───── Data shown

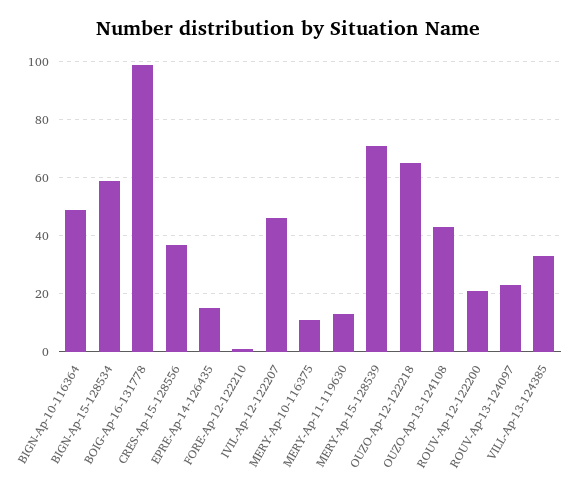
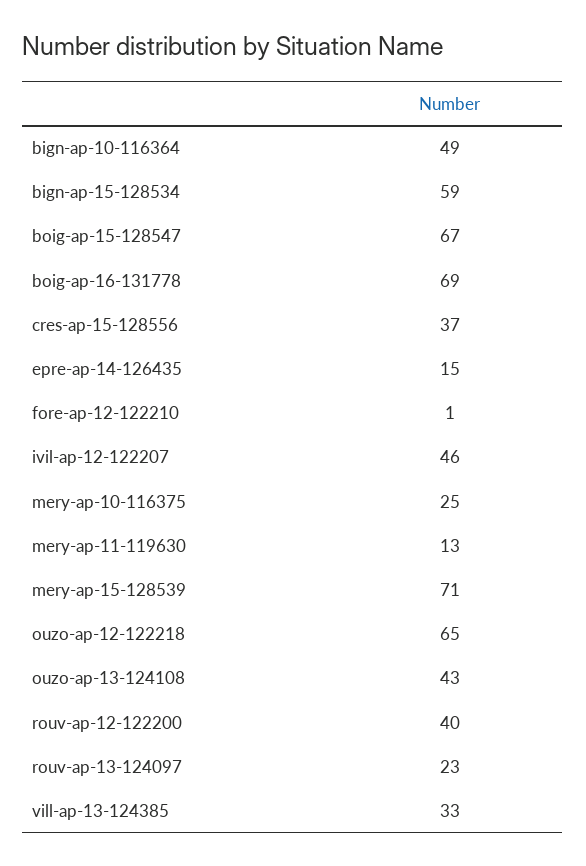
  {
    "BIGN-Ap-10-116364": 49,
    "BIGN-Ap-15-128534": 59,
-   "BOIG-Ap-16-131778": 100,
+   "BOIG-Ap-16-131778": 69,
    "CRES-Ap-15-128556": 37,
    "EPRE-Ap-14-126435": 15,
    "FORE-Ap-12-122210": 1,
    "IVIL-Ap-12-122207": 46,
-   "MERY-Ap-10-116375": 10,
+   "MERY-Ap-10-116375": 25,
    "MERY-Ap-11-119630": 13,
    "MERY-Ap-15-128539": 71,
    "OUZO-Ap-12-122218": 65,
    "OUZO-Ap-13-124108": 43,
-   "ROUV-Ap-12-122200": 20,
+   "ROUV-Ap-12-122200": 40,
    "ROUV-Ap-13-124097": 23,
-   "VILL-Ap-13-124385": 33
+   "VILL-Ap-13-124385": 33,
+   "boig-ap-15-128547": 67
  }

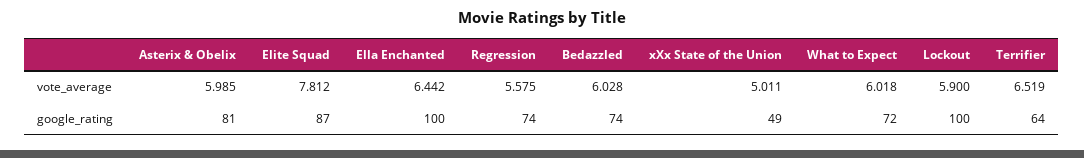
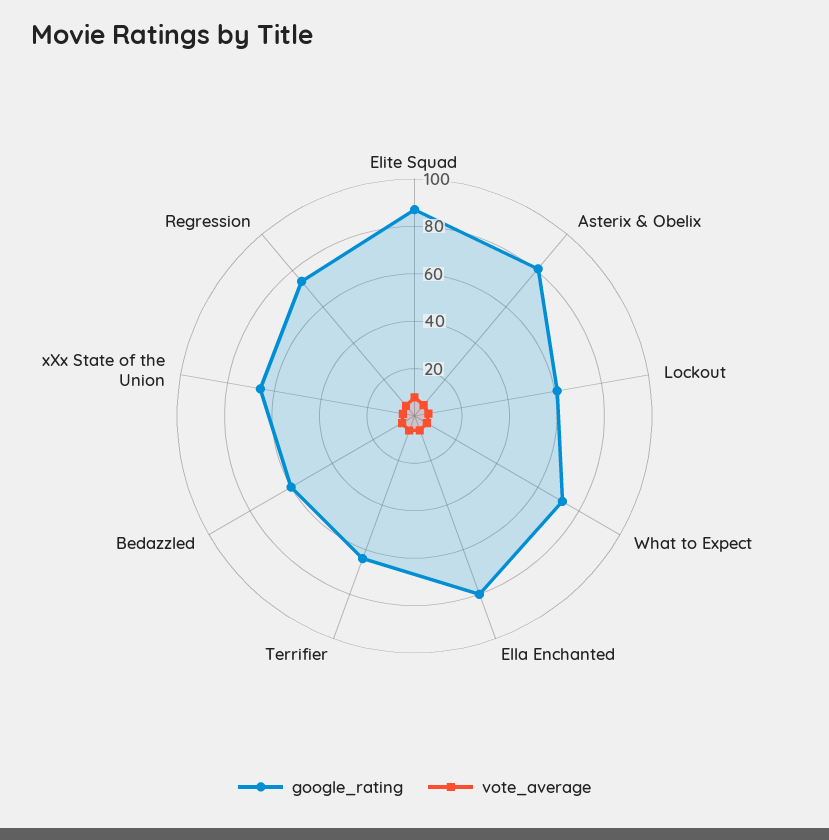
  {
    "vote_average": {
      "Asterix & Obelix": 5.985,
      "Elite Squad": 7.812,
      "Ella Enchanted": 6.442,
      "Regression": 5.575,
      "Bedazzled": 6.028,
      "xXx State of the Union": 5.011,
      "What to Expect": 6.018,
      "Lockout": 5.9,
      "Terrifier": 6.519
    },
    "google_rating": {
      "Asterix & Obelix": 81,
      "Elite Squad": 87,
-     "Ella Enchanted": 100,
+     "Ella Enchanted": 80,
      "Regression": 74,
-     "Bedazzled": 74,
+     "Bedazzled": 60,
-     "xXx State of the Union": 49,
+     "xXx State of the Union": 65,
      "What to Expect": 72,
-     "Lockout": 100,
+     "Lockout": 60,
      "Terrifier": 64
    }
  }

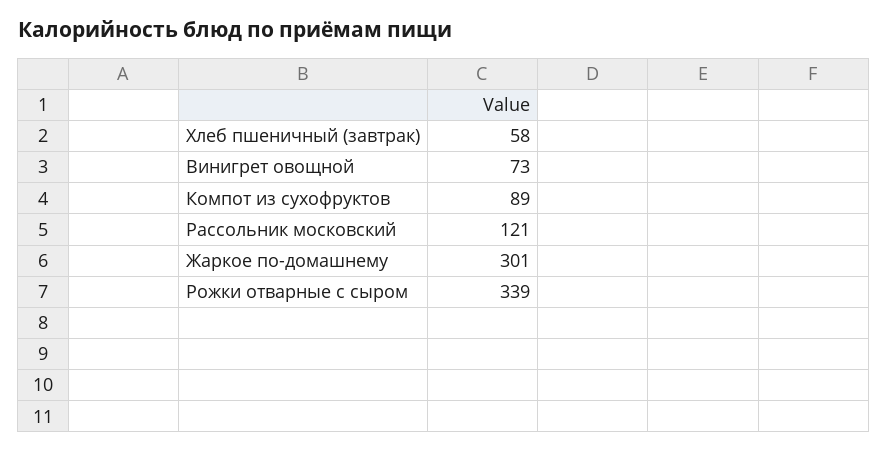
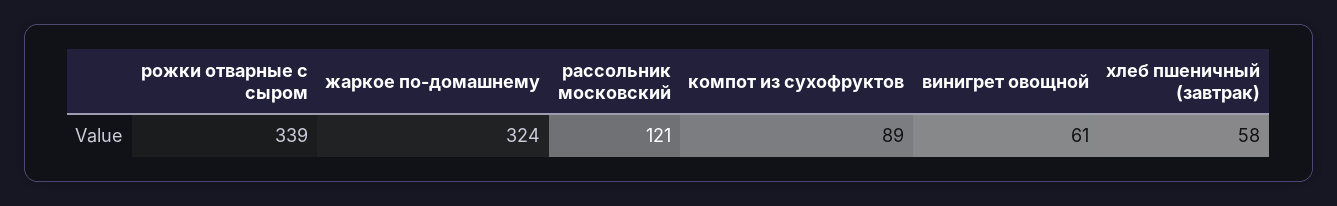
  {
    "Хлеб пшеничный (завтрак)": 58,
-   "Винигрет овощной": 73,
+   "Винигрет овощной": 61,
    "Компот из сухофруктов": 89,
    "Рассольник московский": 121,
-   "Жаркое по-домашнему": 301,
+   "Жаркое по-домашнему": 324,
    "Рожки отварные с сыром": 339
  }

──────────

Pictures are not part of the copy; retype all the other material exactly.

  {
    "BIGN-Ap-10-116364": 49,
    "BIGN-Ap-15-128534": 59,
-   "BOIG-Ap-16-131778": 100,
+   "BOIG-Ap-16-131778": 69,
    "CRES-Ap-15-128556": 37,
    "EPRE-Ap-14-126435": 15,
    "FORE-Ap-12-122210": 1,
    "IVIL-Ap-12-122207": 46,
-   "MERY-Ap-10-116375": 10,
+   "MERY-Ap-10-116375": 25,
    "MERY-Ap-11-119630": 13,
    "MERY-Ap-15-128539": 71,
    "OUZO-Ap-12-122218": 65,
    "OUZO-Ap-13-124108": 43,
-   "ROUV-Ap-12-122200": 20,
+   "ROUV-Ap-12-122200": 40,
    "ROUV-Ap-13-124097": 23,
-   "VILL-Ap-13-124385": 33
+   "VILL-Ap-13-124385": 33,
+   "boig-ap-15-128547": 67
  }

  {
    "vote_average": {
      "Asterix & Obelix": 5.985,
      "Elite Squad": 7.812,
      "Ella Enchanted": 6.442,
      "Regression": 5.575,
      "Bedazzled": 6.028,
      "xXx State of the Union": 5.011,
      "What to Expect": 6.018,
      "Lockout": 5.9,
      "Terrifier": 6.519
    },
    "google_rating": {
      "Asterix & Obelix": 81,
      "Elite Squad": 87,
-     "Ella Enchanted": 100,
+     "Ella Enchanted": 80,
      "Regression": 74,
-     "Bedazzled": 74,
+     "Bedazzled": 60,
-     "xXx State of the Union": 49,
+     "xXx State of the Union": 65,
      "What to Expect": 72,
-     "Lockout": 100,
+     "Lockout": 60,
      "Terrifier": 64
    }
  }

  {
    "Хлеб пшеничный (завтрак)": 58,
-   "Винигрет овощной": 73,
+   "Винигрет овощной": 61,
    "Компот из сухофруктов": 89,
    "Рассольник московский": 121,
-   "Жаркое по-домашнему": 301,
+   "Жаркое по-домашнему": 324,
    "Рожки отварные с сыром": 339
  }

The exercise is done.